**What to do**. An exact copy of every record below is needed, with all pictures removed.

Source records Start Marker

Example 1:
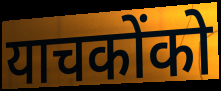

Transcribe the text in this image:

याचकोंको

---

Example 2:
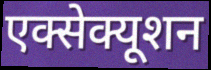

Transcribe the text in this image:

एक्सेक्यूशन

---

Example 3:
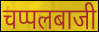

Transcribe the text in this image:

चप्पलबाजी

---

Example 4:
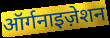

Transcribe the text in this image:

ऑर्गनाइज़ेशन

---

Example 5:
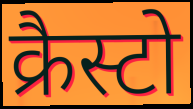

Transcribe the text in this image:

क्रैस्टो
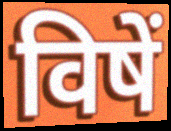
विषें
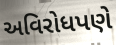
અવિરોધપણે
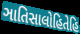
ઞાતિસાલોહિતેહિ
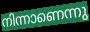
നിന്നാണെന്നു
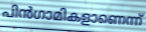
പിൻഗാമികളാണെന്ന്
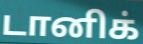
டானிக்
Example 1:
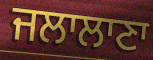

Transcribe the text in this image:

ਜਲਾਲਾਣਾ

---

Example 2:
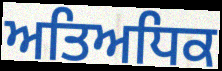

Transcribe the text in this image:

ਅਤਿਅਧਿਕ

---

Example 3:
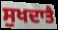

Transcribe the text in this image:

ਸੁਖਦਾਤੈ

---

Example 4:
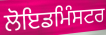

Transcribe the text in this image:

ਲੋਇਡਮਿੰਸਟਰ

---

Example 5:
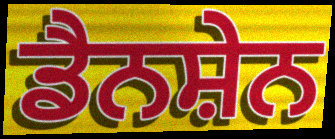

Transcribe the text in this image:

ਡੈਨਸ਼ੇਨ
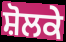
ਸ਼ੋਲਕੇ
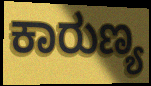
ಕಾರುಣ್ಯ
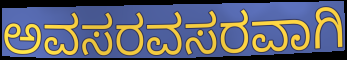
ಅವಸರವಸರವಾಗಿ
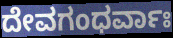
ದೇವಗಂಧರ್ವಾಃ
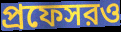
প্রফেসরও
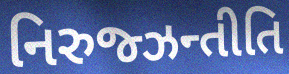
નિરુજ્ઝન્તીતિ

Source records End Marker

**Answer section**.
Example 1:

Transcribe the text in this image:

याचकोंको

---

Example 2:

Transcribe the text in this image:

एक्सेक्यूशन

---

Example 3:

Transcribe the text in this image:

चप्पलबाजी

---

Example 4:

Transcribe the text in this image:

ऑर्गनाइज़ेशन

---

Example 5:

Transcribe the text in this image:

क्रैस्टो
विषें
અવિરોધપણે
ઞાતિસાલોહિતેહિ
നിന്നാണെന്നു
പിൻഗാമികളാണെന്ന്
டானிக்
Example 1:

Transcribe the text in this image:

ਜਲਾਲਾਣਾ

---

Example 2:

Transcribe the text in this image:

ਅਤਿਅਧਿਕ

---

Example 3:

Transcribe the text in this image:

ਸੁਖਦਾਤੈ

---

Example 4:

Transcribe the text in this image:

ਲੋਇਡਮਿੰਸਟਰ

---

Example 5:

Transcribe the text in this image:

ਡੈਨਸ਼ੇਨ
ਸ਼ੋਲਕੇ
ಕಾರುಣ್ಯ
ಅವಸರವಸರವಾಗಿ
ದೇವಗಂಧರ್ವಾಃ
প্রফেসরও
નિરુજ્ઝન્તીતિ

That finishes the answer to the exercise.